Job:
Return the rows word for word, starting from the first one and continuing through the line that contains "her, waiting impatiently for the group", including that line.

Stored items:

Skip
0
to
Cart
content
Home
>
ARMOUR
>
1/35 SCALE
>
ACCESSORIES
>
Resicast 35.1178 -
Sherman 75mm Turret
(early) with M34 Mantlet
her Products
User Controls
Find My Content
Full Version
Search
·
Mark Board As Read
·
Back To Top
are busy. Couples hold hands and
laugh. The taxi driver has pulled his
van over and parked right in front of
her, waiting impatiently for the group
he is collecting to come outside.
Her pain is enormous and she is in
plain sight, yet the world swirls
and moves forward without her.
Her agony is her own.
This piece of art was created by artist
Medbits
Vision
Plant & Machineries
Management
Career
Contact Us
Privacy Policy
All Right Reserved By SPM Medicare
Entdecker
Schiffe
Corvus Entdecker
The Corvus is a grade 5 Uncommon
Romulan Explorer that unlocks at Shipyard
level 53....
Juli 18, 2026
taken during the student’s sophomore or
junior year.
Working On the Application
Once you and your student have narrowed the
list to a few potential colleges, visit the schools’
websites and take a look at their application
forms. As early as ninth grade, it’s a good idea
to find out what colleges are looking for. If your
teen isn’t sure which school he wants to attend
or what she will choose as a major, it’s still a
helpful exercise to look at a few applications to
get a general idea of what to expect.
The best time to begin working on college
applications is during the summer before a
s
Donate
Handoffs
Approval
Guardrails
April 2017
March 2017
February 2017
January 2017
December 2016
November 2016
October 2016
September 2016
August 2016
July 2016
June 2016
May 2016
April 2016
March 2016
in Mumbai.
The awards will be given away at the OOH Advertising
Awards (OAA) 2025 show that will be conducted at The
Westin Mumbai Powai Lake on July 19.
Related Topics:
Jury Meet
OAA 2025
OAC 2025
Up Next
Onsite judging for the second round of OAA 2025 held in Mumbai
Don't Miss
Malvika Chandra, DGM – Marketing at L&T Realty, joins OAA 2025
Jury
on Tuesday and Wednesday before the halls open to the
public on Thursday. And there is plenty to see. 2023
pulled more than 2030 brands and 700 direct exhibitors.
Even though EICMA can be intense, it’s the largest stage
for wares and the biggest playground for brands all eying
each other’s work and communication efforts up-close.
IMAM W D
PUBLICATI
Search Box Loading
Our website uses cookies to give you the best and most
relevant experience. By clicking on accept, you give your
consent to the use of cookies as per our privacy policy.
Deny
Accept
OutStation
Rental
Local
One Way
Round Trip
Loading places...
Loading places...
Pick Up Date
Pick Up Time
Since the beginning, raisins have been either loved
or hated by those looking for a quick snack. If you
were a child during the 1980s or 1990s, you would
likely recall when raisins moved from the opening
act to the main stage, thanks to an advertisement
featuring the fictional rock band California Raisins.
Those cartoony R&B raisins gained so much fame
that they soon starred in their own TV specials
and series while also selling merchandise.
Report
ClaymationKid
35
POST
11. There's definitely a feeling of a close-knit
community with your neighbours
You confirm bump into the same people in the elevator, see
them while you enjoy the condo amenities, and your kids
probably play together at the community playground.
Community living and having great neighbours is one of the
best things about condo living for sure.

Solution to the problem:
Skip
0
to
Cart
content
Home
>
ARMOUR
>
1/35 SCALE
>
ACCESSORIES
>
Resicast 35.1178 -
Sherman 75mm Turret
(early) with M34 Mantlet
her Products
User Controls
Find My Content
Full Version
Search
·
Mark Board As Read
·
Back To Top
are busy. Couples hold hands and
laugh. The taxi driver has pulled his
van over and parked right in front of
her, waiting impatiently for the group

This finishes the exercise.